Work item:
Copy out every line of the data exactly; do not include the images.

The data:
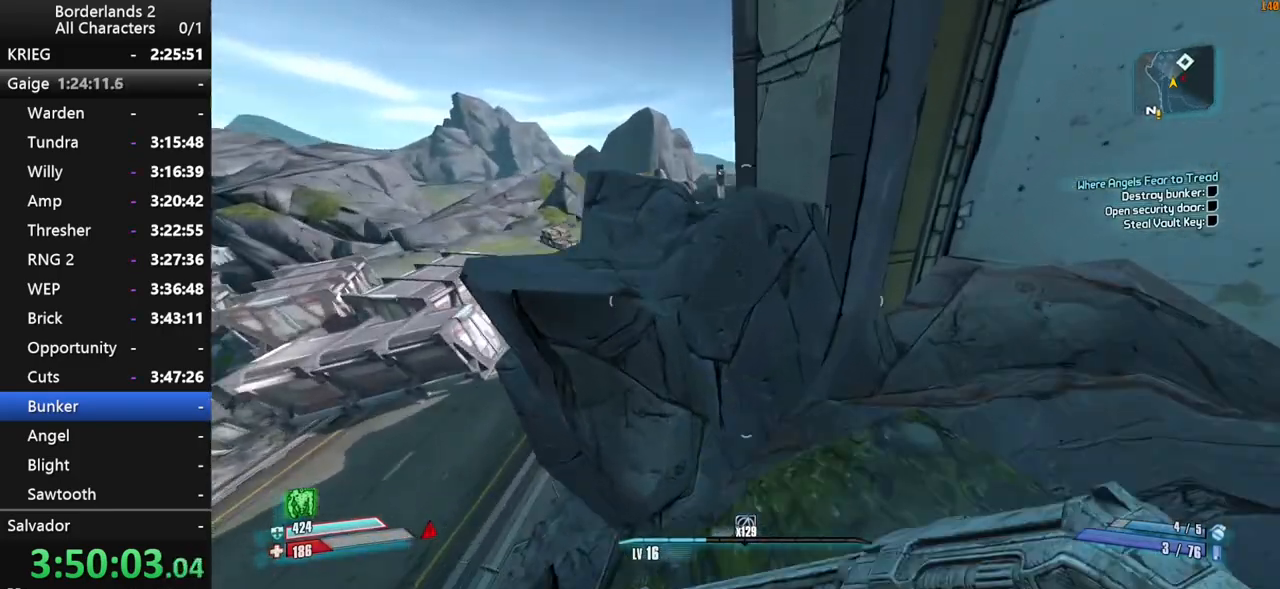
{"keys": ["w"], "mouse": [], "events": [[100, "a", "up"], [150, "g", "down"], [284, "g", "up"], [284, "space", "up"]]}
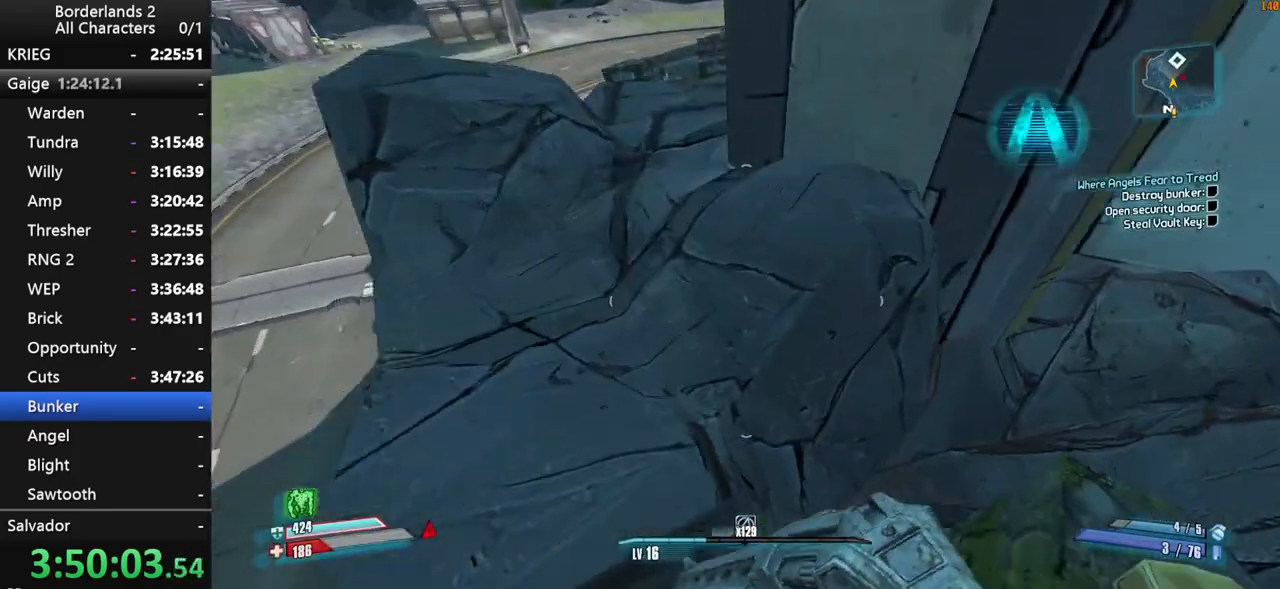
{"keys": ["w"], "mouse": [], "events": [[117, "d", "down"], [484, "d", "up"]]}
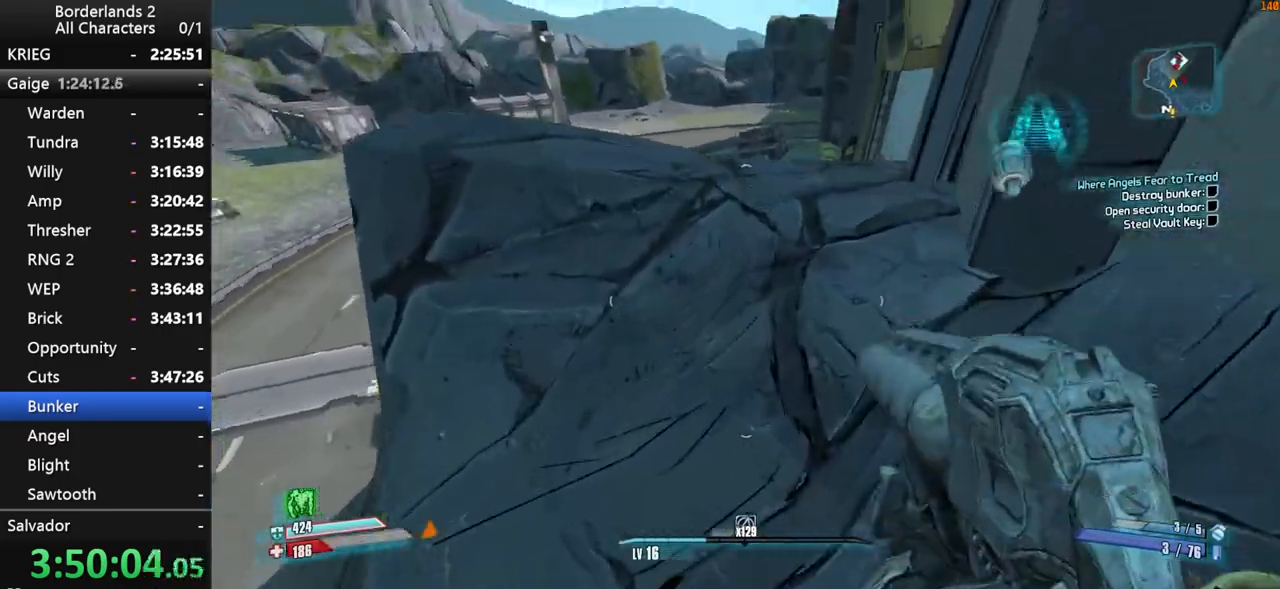
{"keys": ["d", "shift", "w"], "mouse": [], "events": [[134, "d", "down"], [317, "d", "up"], [450, "shift", "down"], [500, "d", "down"]]}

Response to the task:
{"keys": ["w"], "mouse": [], "events": [[100, "a", "up"], [150, "g", "down"], [284, "g", "up"], [284, "space", "up"]]}
{"keys": ["w"], "mouse": [], "events": [[117, "d", "down"], [484, "d", "up"]]}
{"keys": ["d", "shift", "w"], "mouse": [], "events": [[134, "d", "down"], [317, "d", "up"], [450, "shift", "down"], [500, "d", "down"]]}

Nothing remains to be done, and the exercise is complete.